Task to complete: Transcribe the line containing "24時間エリカラ生活 隠された病気とは" and every line after it, exactly, through the end of the records.

____ Supplied entries

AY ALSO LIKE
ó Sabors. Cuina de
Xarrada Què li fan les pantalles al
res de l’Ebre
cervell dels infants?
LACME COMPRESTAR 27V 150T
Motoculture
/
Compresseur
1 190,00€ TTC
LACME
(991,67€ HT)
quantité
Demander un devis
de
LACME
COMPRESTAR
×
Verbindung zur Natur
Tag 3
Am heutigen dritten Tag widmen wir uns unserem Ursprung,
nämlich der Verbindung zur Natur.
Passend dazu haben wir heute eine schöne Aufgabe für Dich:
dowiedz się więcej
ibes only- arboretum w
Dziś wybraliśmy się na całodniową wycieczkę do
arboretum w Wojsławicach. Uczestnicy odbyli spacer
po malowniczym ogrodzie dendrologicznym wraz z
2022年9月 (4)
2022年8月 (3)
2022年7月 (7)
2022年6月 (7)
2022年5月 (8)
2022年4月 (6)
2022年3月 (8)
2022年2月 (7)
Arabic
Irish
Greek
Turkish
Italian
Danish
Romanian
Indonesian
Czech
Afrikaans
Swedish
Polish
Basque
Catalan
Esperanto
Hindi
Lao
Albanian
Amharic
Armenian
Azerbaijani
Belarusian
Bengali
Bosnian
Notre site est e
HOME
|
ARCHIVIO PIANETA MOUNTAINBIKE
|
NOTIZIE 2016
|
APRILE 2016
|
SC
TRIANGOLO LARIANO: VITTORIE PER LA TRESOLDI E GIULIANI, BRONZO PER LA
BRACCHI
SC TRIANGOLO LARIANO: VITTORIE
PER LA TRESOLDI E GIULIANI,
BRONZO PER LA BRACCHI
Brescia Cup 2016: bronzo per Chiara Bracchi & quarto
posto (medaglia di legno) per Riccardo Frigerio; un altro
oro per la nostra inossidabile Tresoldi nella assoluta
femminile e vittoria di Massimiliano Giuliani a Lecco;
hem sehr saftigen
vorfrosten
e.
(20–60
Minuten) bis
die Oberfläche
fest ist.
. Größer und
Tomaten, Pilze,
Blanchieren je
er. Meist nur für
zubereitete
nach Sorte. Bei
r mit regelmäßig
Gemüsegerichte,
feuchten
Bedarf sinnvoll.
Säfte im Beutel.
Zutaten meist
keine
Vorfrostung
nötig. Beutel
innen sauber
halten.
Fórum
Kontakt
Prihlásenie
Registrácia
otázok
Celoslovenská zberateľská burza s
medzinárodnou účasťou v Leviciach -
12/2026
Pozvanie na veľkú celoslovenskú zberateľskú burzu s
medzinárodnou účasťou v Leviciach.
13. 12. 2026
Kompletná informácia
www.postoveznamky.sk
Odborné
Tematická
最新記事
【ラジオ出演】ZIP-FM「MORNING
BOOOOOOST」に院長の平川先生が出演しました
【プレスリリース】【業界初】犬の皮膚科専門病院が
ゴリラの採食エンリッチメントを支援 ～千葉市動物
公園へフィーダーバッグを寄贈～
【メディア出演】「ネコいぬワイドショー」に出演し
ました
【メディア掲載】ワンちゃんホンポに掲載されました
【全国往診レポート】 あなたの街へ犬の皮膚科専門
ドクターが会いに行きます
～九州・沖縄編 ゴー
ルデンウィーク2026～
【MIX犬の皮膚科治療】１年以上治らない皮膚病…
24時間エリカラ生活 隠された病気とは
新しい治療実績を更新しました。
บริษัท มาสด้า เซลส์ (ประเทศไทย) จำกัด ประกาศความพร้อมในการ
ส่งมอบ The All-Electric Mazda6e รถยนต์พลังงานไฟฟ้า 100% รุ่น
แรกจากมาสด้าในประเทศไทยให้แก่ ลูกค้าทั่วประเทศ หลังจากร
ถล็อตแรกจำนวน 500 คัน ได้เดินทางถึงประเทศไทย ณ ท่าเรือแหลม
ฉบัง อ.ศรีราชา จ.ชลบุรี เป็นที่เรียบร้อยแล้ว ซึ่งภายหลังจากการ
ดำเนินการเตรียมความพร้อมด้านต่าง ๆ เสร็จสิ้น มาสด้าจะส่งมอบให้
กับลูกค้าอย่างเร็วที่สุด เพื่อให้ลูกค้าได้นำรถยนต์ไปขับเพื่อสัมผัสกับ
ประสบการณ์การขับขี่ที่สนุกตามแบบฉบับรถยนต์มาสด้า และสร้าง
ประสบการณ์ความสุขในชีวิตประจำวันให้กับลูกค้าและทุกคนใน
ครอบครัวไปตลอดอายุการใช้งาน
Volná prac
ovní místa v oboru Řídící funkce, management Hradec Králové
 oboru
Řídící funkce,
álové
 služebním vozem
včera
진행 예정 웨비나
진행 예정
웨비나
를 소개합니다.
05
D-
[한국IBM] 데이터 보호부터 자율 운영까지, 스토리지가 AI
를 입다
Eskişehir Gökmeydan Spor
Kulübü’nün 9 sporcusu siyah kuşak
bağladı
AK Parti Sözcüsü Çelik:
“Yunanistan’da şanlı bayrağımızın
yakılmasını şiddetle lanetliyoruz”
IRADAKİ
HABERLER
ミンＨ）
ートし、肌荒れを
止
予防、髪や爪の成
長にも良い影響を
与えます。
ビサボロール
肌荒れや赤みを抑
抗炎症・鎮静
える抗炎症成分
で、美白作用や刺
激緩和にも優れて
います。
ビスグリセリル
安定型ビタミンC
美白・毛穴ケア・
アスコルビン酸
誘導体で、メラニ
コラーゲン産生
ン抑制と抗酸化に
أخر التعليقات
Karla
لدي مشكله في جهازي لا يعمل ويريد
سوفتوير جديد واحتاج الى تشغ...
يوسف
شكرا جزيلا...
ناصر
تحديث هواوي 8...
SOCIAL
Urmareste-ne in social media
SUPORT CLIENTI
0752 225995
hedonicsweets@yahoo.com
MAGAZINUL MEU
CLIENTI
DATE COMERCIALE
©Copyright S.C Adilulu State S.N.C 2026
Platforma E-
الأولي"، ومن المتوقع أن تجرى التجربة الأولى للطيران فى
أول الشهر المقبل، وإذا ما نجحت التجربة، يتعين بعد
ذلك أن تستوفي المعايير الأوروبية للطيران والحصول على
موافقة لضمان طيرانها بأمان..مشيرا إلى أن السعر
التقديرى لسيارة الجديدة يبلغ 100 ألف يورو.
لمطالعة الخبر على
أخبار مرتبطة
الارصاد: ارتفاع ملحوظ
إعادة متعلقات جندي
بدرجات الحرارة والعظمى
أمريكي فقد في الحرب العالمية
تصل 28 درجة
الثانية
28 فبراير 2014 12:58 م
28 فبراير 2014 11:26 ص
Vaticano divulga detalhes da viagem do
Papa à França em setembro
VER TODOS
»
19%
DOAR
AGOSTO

________

Result of this task:
24時間エリカラ生活 隠された病気とは
新しい治療実績を更新しました。
บริษัท มาสด้า เซลส์ (ประเทศไทย) จำกัด ประกาศความพร้อมในการ
ส่งมอบ The All-Electric Mazda6e รถยนต์พลังงานไฟฟ้า 100% รุ่น
แรกจากมาสด้าในประเทศไทยให้แก่ ลูกค้าทั่วประเทศ หลังจากร
ถล็อตแรกจำนวน 500 คัน ได้เดินทางถึงประเทศไทย ณ ท่าเรือแหลม
ฉบัง อ.ศรีราชา จ.ชลบุรี เป็นที่เรียบร้อยแล้ว ซึ่งภายหลังจากการ
ดำเนินการเตรียมความพร้อมด้านต่าง ๆ เสร็จสิ้น มาสด้าจะส่งมอบให้
กับลูกค้าอย่างเร็วที่สุด เพื่อให้ลูกค้าได้นำรถยนต์ไปขับเพื่อสัมผัสกับ
ประสบการณ์การขับขี่ที่สนุกตามแบบฉบับรถยนต์มาสด้า และสร้าง
ประสบการณ์ความสุขในชีวิตประจำวันให้กับลูกค้าและทุกคนใน
ครอบครัวไปตลอดอายุการใช้งาน
Volná prac
ovní místa v oboru Řídící funkce, management Hradec Králové
 oboru
Řídící funkce,
álové
 služebním vozem
včera
진행 예정 웨비나
진행 예정
웨비나
를 소개합니다.
05
D-
[한국IBM] 데이터 보호부터 자율 운영까지, 스토리지가 AI
를 입다
Eskişehir Gökmeydan Spor
Kulübü’nün 9 sporcusu siyah kuşak
bağladı
AK Parti Sözcüsü Çelik:
“Yunanistan’da şanlı bayrağımızın
yakılmasını şiddetle lanetliyoruz”
IRADAKİ
HABERLER
ミンＨ）
ートし、肌荒れを
止
予防、髪や爪の成
長にも良い影響を
与えます。
ビサボロール
肌荒れや赤みを抑
抗炎症・鎮静
える抗炎症成分
で、美白作用や刺
激緩和にも優れて
います。
ビスグリセリル
安定型ビタミンC
美白・毛穴ケア・
アスコルビン酸
誘導体で、メラニ
コラーゲン産生
ン抑制と抗酸化に
أخر التعليقات
Karla
لدي مشكله في جهازي لا يعمل ويريد
سوفتوير جديد واحتاج الى تشغ...
يوسف
شكرا جزيلا...
ناصر
تحديث هواوي 8...
SOCIAL
Urmareste-ne in social media
SUPORT CLIENTI
0752 225995
hedonicsweets@yahoo.com
MAGAZINUL MEU
CLIENTI
DATE COMERCIALE
©Copyright S.C Adilulu State S.N.C 2026
Platforma E-
الأولي"، ومن المتوقع أن تجرى التجربة الأولى للطيران فى
أول الشهر المقبل، وإذا ما نجحت التجربة، يتعين بعد
ذلك أن تستوفي المعايير الأوروبية للطيران والحصول على
موافقة لضمان طيرانها بأمان..مشيرا إلى أن السعر
التقديرى لسيارة الجديدة يبلغ 100 ألف يورو.
لمطالعة الخبر على
أخبار مرتبطة
الارصاد: ارتفاع ملحوظ
إعادة متعلقات جندي
بدرجات الحرارة والعظمى
أمريكي فقد في الحرب العالمية
تصل 28 درجة
الثانية
28 فبراير 2014 12:58 م
28 فبراير 2014 11:26 ص
Vaticano divulga detalhes da viagem do
Papa à França em setembro
VER TODOS
»
19%
DOAR
AGOSTO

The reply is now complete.